## Unsloth: Optimizing Training and Inference Performance

For many software algorithms, the performance does not only depend on the number and kind of calculations performed. Instead, the exact order and the size of chunks has an enormous influence on the calculation speed.
For large language models, a library called `unsloth` contains optimized GPU kernels created by manually deriving all compute heavy math steps. By using these optimized kernels, a significant speed-up can be obtained.

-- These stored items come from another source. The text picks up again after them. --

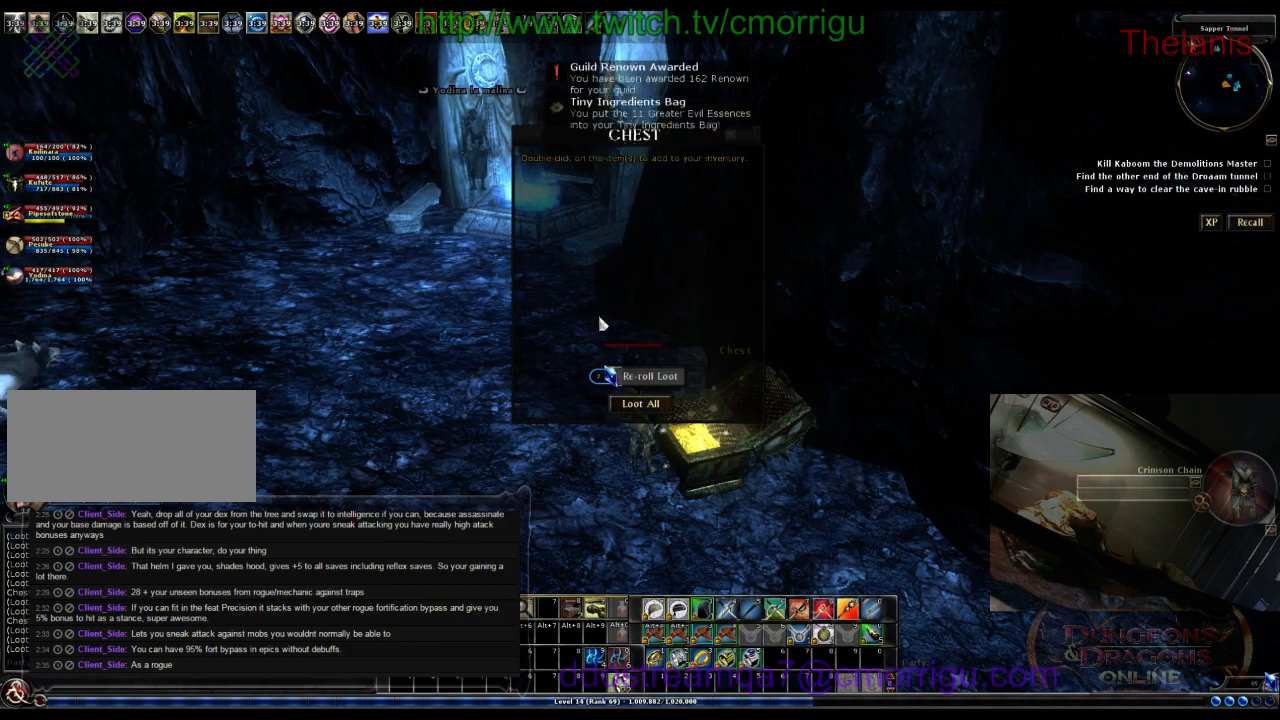
{"keys": ["a", "w"], "events": [[167, "w", "down"]]}
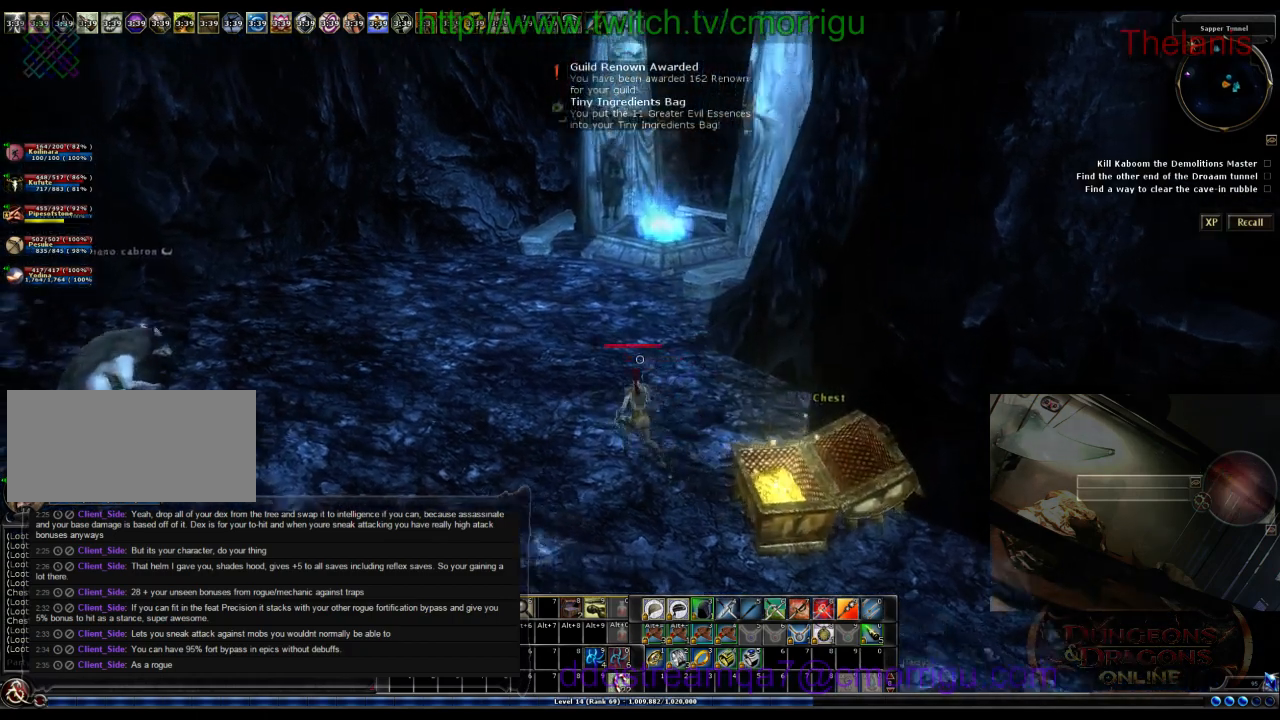
{"keys": ["a", "w"], "events": []}
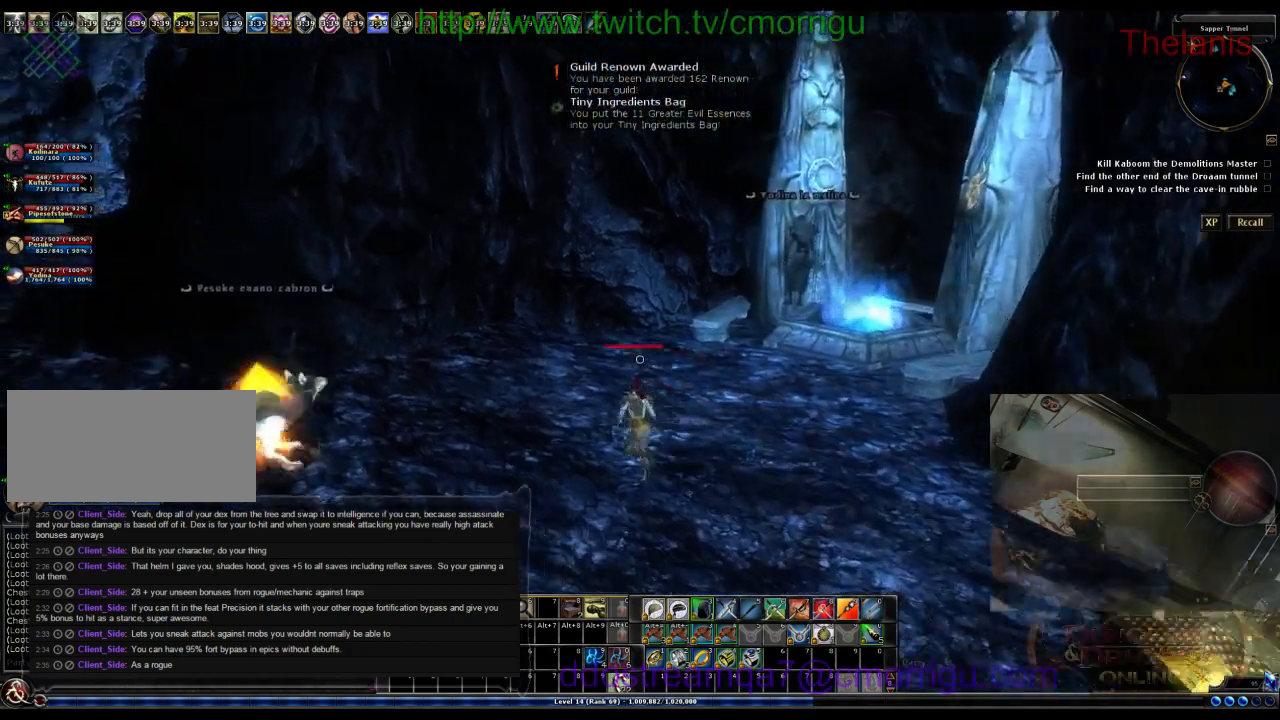
{"keys": [], "events": [[300, "a", "up"], [467, "w", "up"]]}
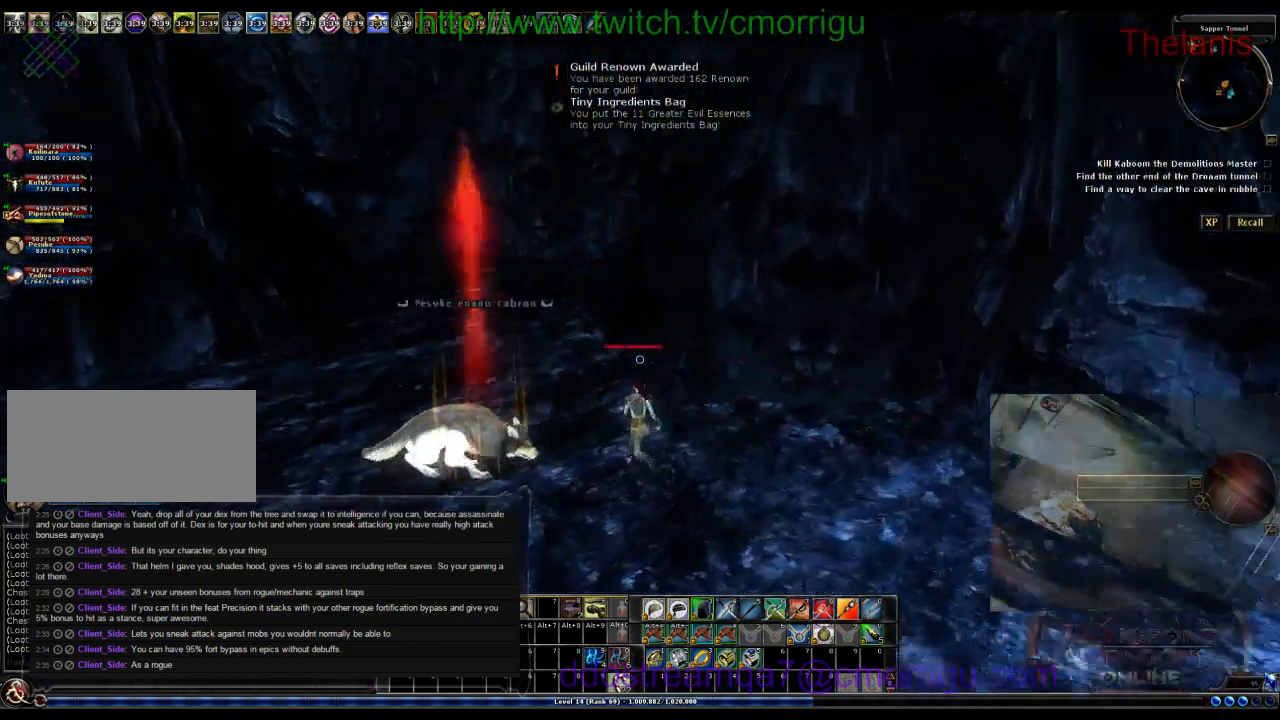
{"keys": ["a", "w"], "events": [[67, "a", "down"], [200, "w", "down"]]}
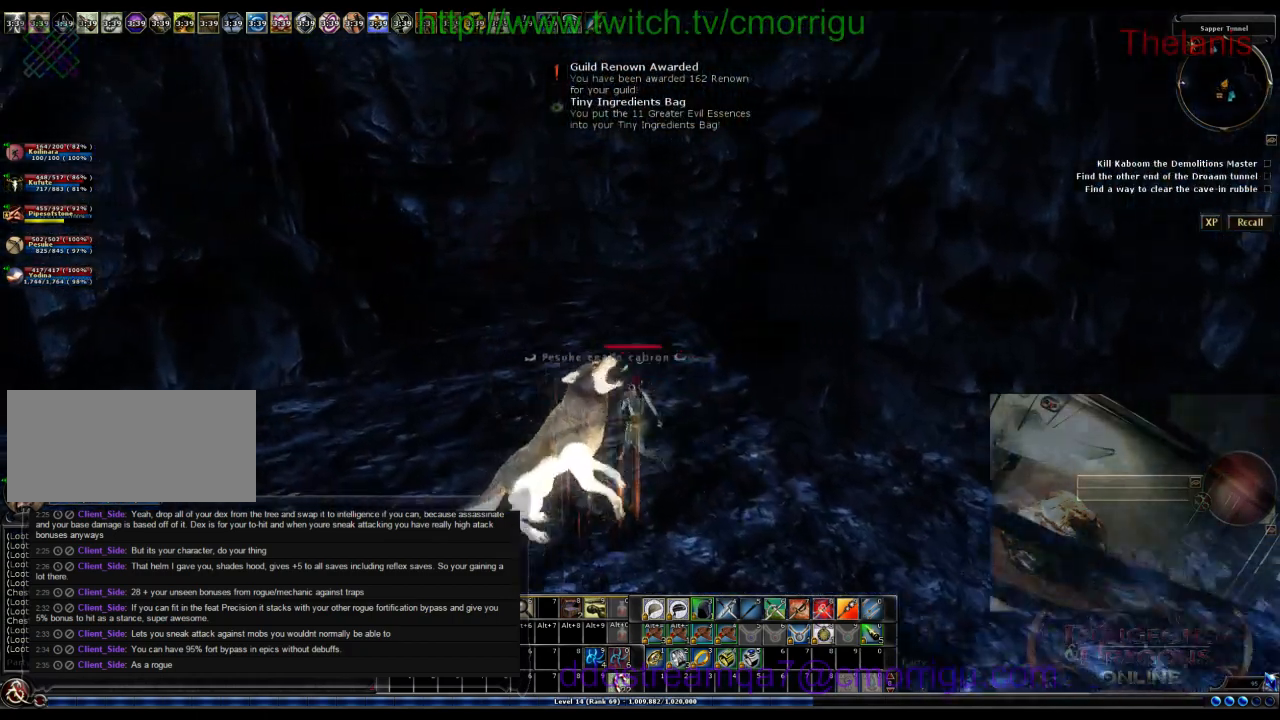
{"keys": [], "events": [[67, "a", "up"], [433, "w", "up"]]}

### Key Techniques in Unsloth:

1. **Efficient Data Loading**: Optimizing data pipelines to reduce latency and improve throughput during training.
2. **Batching and Padding Strategies**: Dynamically adjusting batch sizes and minimizing padding to optimize memory usage.
3. **Half-Precision and Quantized Inference**: Using mixed precision or quantized models to speed up inference and reduce memory footprint.
4. **Model Pruning and Distillation**: Reducing the size of the model by removing redundant parameters or training smaller models to mimic larger ones.

### Benefits of Unsloth:

- **Reduced Training Time**: Optimizing data loading and model architecture reduces the time required for each epoch.
- **Lower Memory Usage**: Using techniques like mixed precision and quantization reduces the amount of GPU memory required.
- **Faster Inference**: Optimizing the model for deployment can significantly reduce latency during inference.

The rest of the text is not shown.